Jiskoot somt de voordelen op: ‘Het is sneller dan vriesdrogen. Het hoeft niet bij een hoge temperatuur, zoals klassiek sproeidrogen, wat beter is voor de eiwitten. De koolstofdioxide kan je hergebruiken en komt dus niet vrij als broeikasgas. En, niet ons hoofddoel maar wel zo handig: je kan manipuleren hoe fijn het poeder precies wordt. Dat is belangrijk voor inhaleerbare vaccins: als de deeltjes te groot zijn, komen ze niet diep genoeg de longen in. Als ze te klein zijn, adem je ze weer uit.’

In hun artikel laten de onderzoekers zien dat de onderzochte eiwitjes na de behandeling intact en werkzaam blijven. ‘De volgende stap is om te kijken wat er nog verbeterd kan worden door de samenstelling van de hulpstoffen te veranderen’, aldus Jiskoot.
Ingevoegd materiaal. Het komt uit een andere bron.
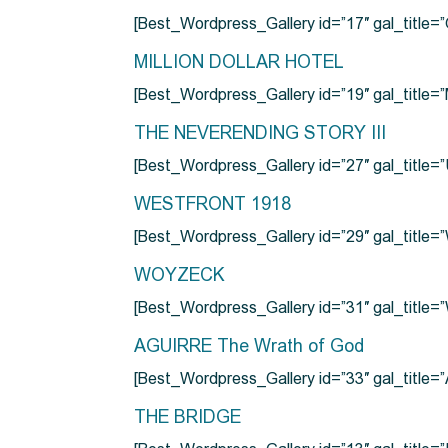
[Best_Wordpress_Gallery id=”17″ gal_tit
MILLION DOLLAR HOTEL
[Best_Wordpress_Gallery id=”19″ gal_titl
THE NEVERENDING STORY III
[Best_Wordpress_Gallery id=”27″ gal_title=”
WESTFRONT 1918
[Best_Wordpress_Gallery id=”29″ gal_tit
WOYZECK
[Best_Wordpress_Gallery id=”31″ gal_titl
AGUIRRE The Wrath of God
[Best_Wordpress_Gallery id=”33″ gal_title
THE BRIDGE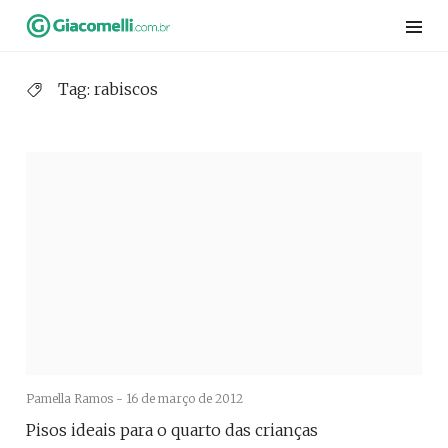
Skip
to
content
Tag:
rabiscos
Pamella Ramos -
16 de março de 2012
Pisos ideais para o quarto das crianças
Ook proberen collega’s van Nuchuchua de poederdeeltjes in te pakken met een dun laagje. Als het goed is, gaat dat ervoor zorgen dat de eiwitten na injectie vertraagd vrijkomen. ‘Dan hoeven patiënten niet dagelijks, maar slechts eens in de twee weken een prik.’ Zo’n Slow Release-aanpak komt bij veel geneesmiddelen voor, maar bij eiwitten is het lastig. ‘Je probeert ze te isoleren, tijdenlang buiten het lichaam te bewaren, en dan op een onnatuurlijke plek te injecteren en zo lang mogelijk te laten werken, met allerlei lichaamsstoffen eromheen’, verzucht Jiskoot. ‘Twee weken is echt al heel erg lang. Er zijn zoveel problemen; eigenlijk is het verwonderlijk dat er zoveel goede eiwitgeneesmiddelen zijn.’